EXERCISE REQUIREMENTS – When a line in the listing below contains the word "same", return a copy of that line.

[Opening RECORDS SUPPLIED section]

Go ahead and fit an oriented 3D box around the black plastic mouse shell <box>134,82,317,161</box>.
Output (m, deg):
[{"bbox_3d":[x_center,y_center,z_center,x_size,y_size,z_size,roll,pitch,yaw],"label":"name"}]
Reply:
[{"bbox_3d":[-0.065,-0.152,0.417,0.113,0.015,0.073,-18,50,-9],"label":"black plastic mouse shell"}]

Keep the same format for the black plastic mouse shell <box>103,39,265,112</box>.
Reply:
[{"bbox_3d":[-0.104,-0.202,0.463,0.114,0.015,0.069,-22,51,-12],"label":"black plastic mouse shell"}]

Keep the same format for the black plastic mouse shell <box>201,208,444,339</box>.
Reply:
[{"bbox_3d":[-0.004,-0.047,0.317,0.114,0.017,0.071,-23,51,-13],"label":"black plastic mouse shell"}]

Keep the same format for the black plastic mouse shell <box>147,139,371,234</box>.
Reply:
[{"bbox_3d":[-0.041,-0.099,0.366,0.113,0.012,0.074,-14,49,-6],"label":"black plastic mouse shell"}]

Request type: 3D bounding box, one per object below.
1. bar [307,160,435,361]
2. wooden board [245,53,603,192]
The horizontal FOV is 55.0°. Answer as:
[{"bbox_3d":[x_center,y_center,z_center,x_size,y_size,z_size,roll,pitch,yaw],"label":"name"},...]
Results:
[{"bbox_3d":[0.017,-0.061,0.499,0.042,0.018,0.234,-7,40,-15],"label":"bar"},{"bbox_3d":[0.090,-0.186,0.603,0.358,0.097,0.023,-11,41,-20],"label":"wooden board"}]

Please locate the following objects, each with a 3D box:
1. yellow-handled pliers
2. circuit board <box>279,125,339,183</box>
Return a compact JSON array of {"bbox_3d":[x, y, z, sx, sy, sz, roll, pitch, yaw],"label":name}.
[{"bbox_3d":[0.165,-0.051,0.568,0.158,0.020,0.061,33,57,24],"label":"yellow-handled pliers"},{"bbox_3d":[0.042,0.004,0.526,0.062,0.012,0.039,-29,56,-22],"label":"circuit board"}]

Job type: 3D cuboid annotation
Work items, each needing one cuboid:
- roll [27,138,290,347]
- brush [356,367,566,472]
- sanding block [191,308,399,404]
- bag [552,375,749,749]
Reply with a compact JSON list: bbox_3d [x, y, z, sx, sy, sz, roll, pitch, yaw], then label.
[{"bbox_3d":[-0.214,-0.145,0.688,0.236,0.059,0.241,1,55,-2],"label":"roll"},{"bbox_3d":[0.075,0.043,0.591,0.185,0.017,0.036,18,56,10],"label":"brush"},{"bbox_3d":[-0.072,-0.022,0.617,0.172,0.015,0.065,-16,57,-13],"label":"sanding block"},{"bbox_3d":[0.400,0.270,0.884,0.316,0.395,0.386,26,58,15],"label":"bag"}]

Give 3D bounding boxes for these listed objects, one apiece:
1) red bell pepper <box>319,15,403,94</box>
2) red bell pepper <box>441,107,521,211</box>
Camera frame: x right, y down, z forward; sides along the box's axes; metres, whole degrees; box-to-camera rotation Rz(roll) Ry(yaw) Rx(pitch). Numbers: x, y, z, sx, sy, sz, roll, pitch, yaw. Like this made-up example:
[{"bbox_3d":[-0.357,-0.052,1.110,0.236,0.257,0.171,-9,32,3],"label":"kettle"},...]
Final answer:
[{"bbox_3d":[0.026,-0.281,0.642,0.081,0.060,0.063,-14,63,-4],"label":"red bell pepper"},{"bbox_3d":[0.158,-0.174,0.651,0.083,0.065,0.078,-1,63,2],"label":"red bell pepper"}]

[Closing RECORDS SUPPLIED section]

RESPONSE –
Keep the same format for the black plastic mouse shell <box>103,39,265,112</box>.
Keep the same format for the black plastic mouse shell <box>201,208,444,339</box>.
Keep the same format for the black plastic mouse shell <box>147,139,371,234</box>.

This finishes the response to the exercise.